Considering a hypothetical example, we have samples from Twitter and Facebook across US counties during the same time period. Say we asked a different question on the different platforms.

People on Facebook were asked if they liked Apple Pie answering yes/no. People on Twitter were asked if they liked Pumpkin Pie answering on a scale 1-5.

For county x we know the number of Twitter respondents T(x), Facebook respondents F(x), the size S(x) of the county and the numbers of apple pie fans A(x) and pumpkin pie scores for each Twitter user.

We would like to know if there is a correlation between people liking Apple Pie to those liking Pumpkin Pie across US counties.

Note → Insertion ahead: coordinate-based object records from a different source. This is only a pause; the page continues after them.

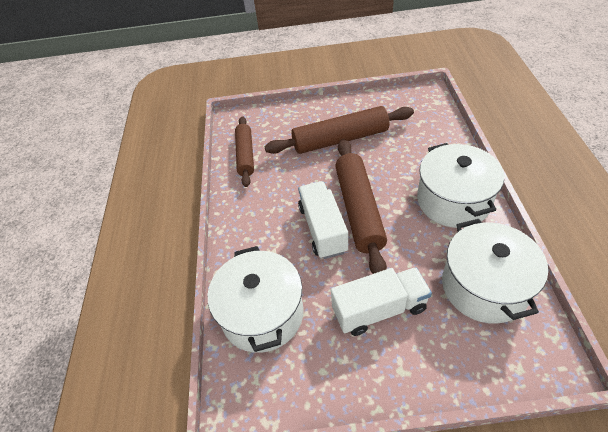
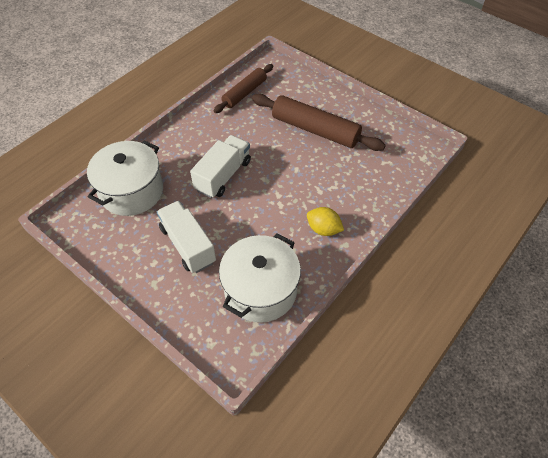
camera: 40 degrees right, 5 degrees up
white truck [331,267,432,336] -> white truck turned 150 degrees counterclockwise [157,201,216,273]
brown rolling pin [335,139,387,274] -> none
white pot [417,143,504,228] -> yellow lemon [307,207,344,236]

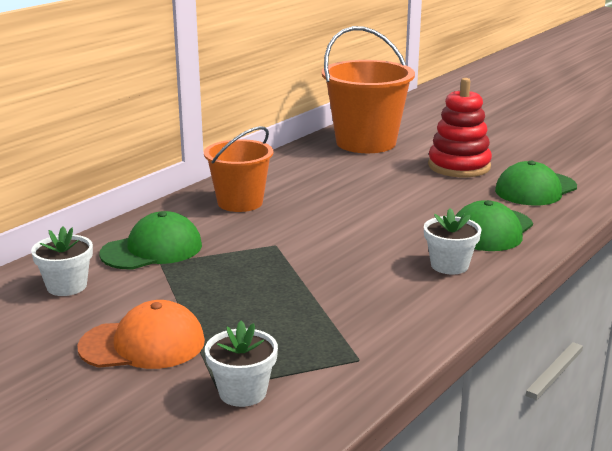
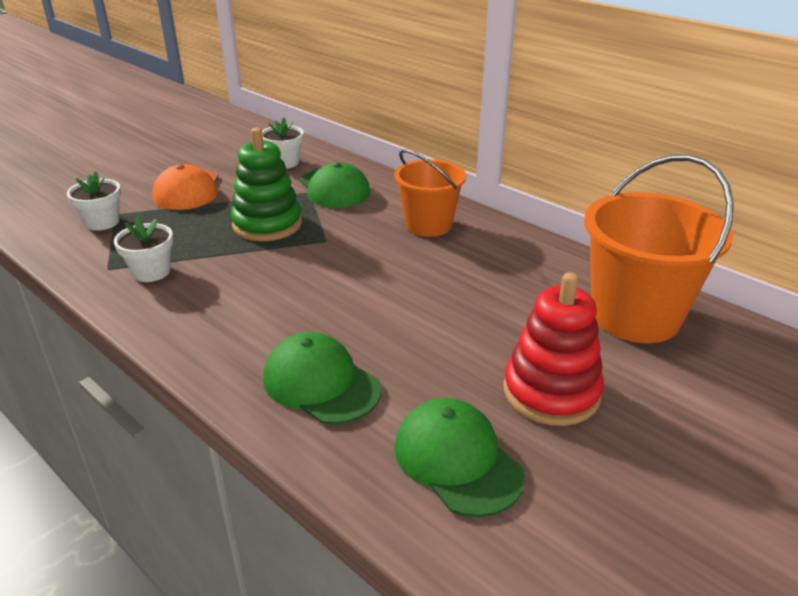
camera: 95 degrees right, 10 degrees up
white flower pot [424,208,482,274] -> white flower pot moved to [114,217,173,282]
none -> green stacking toy [231,128,302,241]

We have identified a few issues…

  1. There are widely varying numbers of people responding to the questions from each county, and widely different sizes of US counties.
  2. Twitter and Facebook might not be representative samples, with inherent biases toward people from Twitter / Facebook to liking one type of pie over the other.
  3. There might also be biases according to those who respond to the question or not.
  4. Finally, we might want to add confounding factors - possibly voting Republican is the main factor in liking apple pie. We have good recent numbers of Republican voters per county.

What is the best model (it could be frequentist or Bayesian) we could use to incorporate all the information, and especially the uncertainty, we have to predict the correlation?